This article originally appeared on WealthManagement.com by Patrick Donachie.
Panelists in a discussion during an awards presentation for Prof. Ronald Rhoades discussed Reg BI’s future under a Trump and a Biden administration, as well as whether FINRA should be disbanded.
When assessing the future of fiduciary advice and regulation, much hinges on the results of the presidential election in November. For fiduciary advocates, the outcome could determine whether they take their fight for fiduciary standards to the states if President Donald Trump is reelected, or whether the SEC’s Regulation Best Interest should be overturned should a Biden administration pursue a new course with a new SEC chair.
Barbara Roper, the director of investor protection at the Consumer Federation of America, weighed these options during a panel discussion on fiduciary advice held before the presentation of the Frankel Fiduciary Prize to Professor Ronald Rhoades, a professor and director of the personal financial planning program at Western Kentucky University’s Gordon Ford College of Business. The prize is named in honor of Tamar Frankel, a professor of law emerita at the Boston University School of Law and a prominent proponent of fiduciary law.
“If President Trump is re-elected, there will not be an opportunity at the federal level to fix the standard,” Roper said. “Indeed, we’ll see the reach of the standard extended to the DOL rules under ERISA and this significant watering down of retirement plan protections will become a fait accompli.”

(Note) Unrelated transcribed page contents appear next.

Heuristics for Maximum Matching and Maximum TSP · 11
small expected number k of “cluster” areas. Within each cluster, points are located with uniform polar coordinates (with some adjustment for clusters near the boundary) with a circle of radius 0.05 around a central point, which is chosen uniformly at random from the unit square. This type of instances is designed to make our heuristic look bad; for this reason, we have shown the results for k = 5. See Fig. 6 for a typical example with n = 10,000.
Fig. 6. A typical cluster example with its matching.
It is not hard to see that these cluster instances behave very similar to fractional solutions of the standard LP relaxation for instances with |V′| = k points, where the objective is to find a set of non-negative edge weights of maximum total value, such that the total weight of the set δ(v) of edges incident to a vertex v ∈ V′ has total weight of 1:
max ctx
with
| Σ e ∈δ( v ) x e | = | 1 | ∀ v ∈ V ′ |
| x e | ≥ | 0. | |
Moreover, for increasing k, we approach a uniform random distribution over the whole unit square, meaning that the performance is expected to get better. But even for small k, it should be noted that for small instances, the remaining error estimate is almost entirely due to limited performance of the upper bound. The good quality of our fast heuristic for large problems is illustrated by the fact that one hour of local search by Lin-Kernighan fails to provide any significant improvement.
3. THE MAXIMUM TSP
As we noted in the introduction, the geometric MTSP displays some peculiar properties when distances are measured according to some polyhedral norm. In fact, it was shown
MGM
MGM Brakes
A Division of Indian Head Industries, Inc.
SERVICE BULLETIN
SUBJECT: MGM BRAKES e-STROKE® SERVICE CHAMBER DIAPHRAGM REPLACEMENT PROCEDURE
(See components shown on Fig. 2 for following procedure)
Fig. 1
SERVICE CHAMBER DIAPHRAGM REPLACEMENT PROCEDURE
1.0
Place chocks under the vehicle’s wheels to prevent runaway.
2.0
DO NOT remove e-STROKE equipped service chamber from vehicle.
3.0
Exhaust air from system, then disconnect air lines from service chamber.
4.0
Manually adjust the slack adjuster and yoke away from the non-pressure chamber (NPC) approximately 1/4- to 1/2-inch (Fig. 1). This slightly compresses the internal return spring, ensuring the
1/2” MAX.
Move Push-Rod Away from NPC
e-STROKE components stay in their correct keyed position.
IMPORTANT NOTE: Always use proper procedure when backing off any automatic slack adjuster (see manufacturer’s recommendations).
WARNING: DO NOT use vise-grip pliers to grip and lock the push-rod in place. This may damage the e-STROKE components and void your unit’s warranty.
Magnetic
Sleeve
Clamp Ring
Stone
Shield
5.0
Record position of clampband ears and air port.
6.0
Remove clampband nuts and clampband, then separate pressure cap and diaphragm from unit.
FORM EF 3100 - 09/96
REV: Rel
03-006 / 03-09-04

Roper admitted that the two options she saw for promoting fiduciary advice in the event of a Trump win were to pursue state laws, while acknowledging that a uniform federal standard would be preferable. She also said fiduciary advocates can strive to educate investors on how to find advisors that voluntarily adhere to such a standard and minimize conflicts in their business models. While such advisors could be found, Roper acknowledged that any strategy dependent on investor education could be a “heavy lift.”
However, if former Vice President Joe Biden wins the election and is inaugurated as the country’s 46th president, and replaces SEC Chair Jay Clayton, the administration would be faced with the question of whether Reg BI could be scrapped entirely, which Roper presumed could be accomplished via rulemaking authority in the Dodd/Frank Act enabling the commission to create a uniform standard for brokers and advisors.
“Or is there enough of a framework under Reg BI that we can use, with changes, to provide meaningfully improved protections for investors?” she asked. “The benefit of the latter option, of trying to build on what exists, is that it can be accomplished more quickly, though it’s not an overnight task, with less red tape.”
The Institute for the Fiduciary Standard hosted the event, and Knut Rostad, its co-founder and president, noted that the pursuit of uniform fiduciary standards would be a “long-term” effort, while echoing Roper’s idea that pursuing state rules like Massachusetts’ recently-enacted fiduciary standard was an option to consider should the Trump administration remain in place.
“On a collective basis, (we have) the opportunity to leverage the leadership of state regulators and of NASAA (North American Securities Administrators Association) in doing what we hope will be done at the federal level, but we have reason to be skeptical will be done in terms of enforcing Reg BI the way it should be enforced,” Rostad said.
Rhoades criticized the SEC for its use of the term ‘best interest’ in its regulation, arguing it had usurped the phrase’s typical use in hundreds of judicial decisions as a term signifying fiduciary loyalty to be used in a rule that the commission itself agrees is not a fiduciary standard. He also questioned whether, and how, all investment and financial advisors could be bound by a bona fide standard of conduct. Asking this of all advisors would constitute a “sea change” for many business structures in brokerage and advisory firms large and small, and Rhoades said advocates needed to question whether the benefits of a fiduciary standard would be “so profound to our society and economy” as to justify the elimination of those structures.